Discussion on some key questions with a DL framework
Created by: wangkuiyi
This issue comes from https://github.com/PaddlePaddle/Paddle/pull/2445#issuecomment-308007213
I think it would be easier to subdivide this document into the following topics, and try to figure out an optimal design for each topic:
- memory management
- class Place, inspired by Majel
- Allocation and Allocators
- unified malloc and allocation API for GPU and CPU --
p=malloc(Place pl, ...); used(pl); free(p);
- Tensor
- consider re-use existing ones, including mshadow, Eigen, porting Majel, or write a wrapper of these libraries.
- Expression Template
- Expression Template is important for performance optimization.
- Is there any (what is the) difference between above libraries -- mshadow and Eigen. (Majel doesn't complete implementation of Expression Template.)
- Which is better?
- Ops and Variables
- TensorFlow's Ops take Tensor, a wrapper of Eigen, as its inputs and outputs.
- Caffe2 and PyTorch take Variable as Ops' inputs and outputs.
- A Variable includes a tensor for the forward algorithm and another gradient tensor for the backward algorithm. The difference seems that TensorFlow is a general-purpose framework, whereas Caffe2 and PyTorch are DL-specific.

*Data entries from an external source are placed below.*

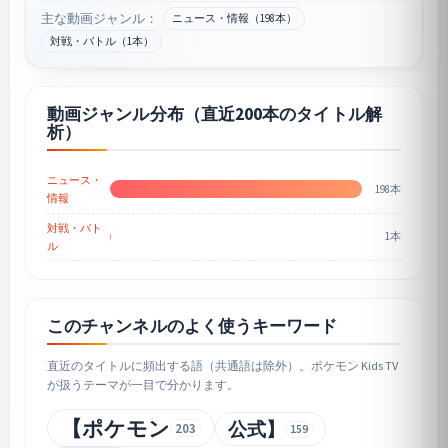
主な動画ジャンル：
ニュース・情報（198本）
対戦・バトル（1本）
動画ジャンル分布（直近200本のタイトル解
析）
ニュース・
198本
情報
対戦・バト
1本
ル
このチャンネルのよく使うキーワード
直近のタイトルに頻出する語（共通語は除外）。ポケモン Kids TV
が扱うテーマが一目で分かります。
【ポケモン
公式】
203
159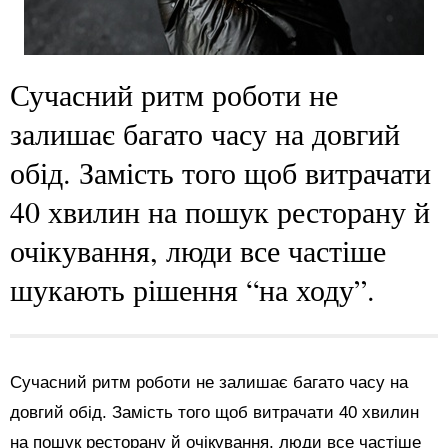
Сучасний ритм роботи не
залишає багато часу на довгий
обід. Замість того щоб витрачати
40 хвилин на пошук ресторану й
очікування, люди все частіше
шукають рішення “на ходу”.
Сучасний ритм роботи не залишає багато часу на
довгий обід. Замість того щоб витрачати 40 хвилин
на пошук ресторану й очікування, люди все частіше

- Which approach should PaddlePaddle take?
- Ops and Gradient Ops
- In TensorFlow, an Op is a general concept -- all computations are represented by ops.
- In Caffe2, each Op has one or more corresponding GradientOps.
- Which approach should PaddlePaddle take?
- Ops and Kernels
- TensorFlow separate Op's signature (as OpDef) and its implementations (as OpKernel)
- others might not have such clear separation.
- Which approach should PaddlePaddle take.
- Execution engine
- How TensorFlow and other solutions parse the network definition and create a network?
- How TensorFlow and other solutions execute the training algorithm over the network while creating/managing the memory of Variables?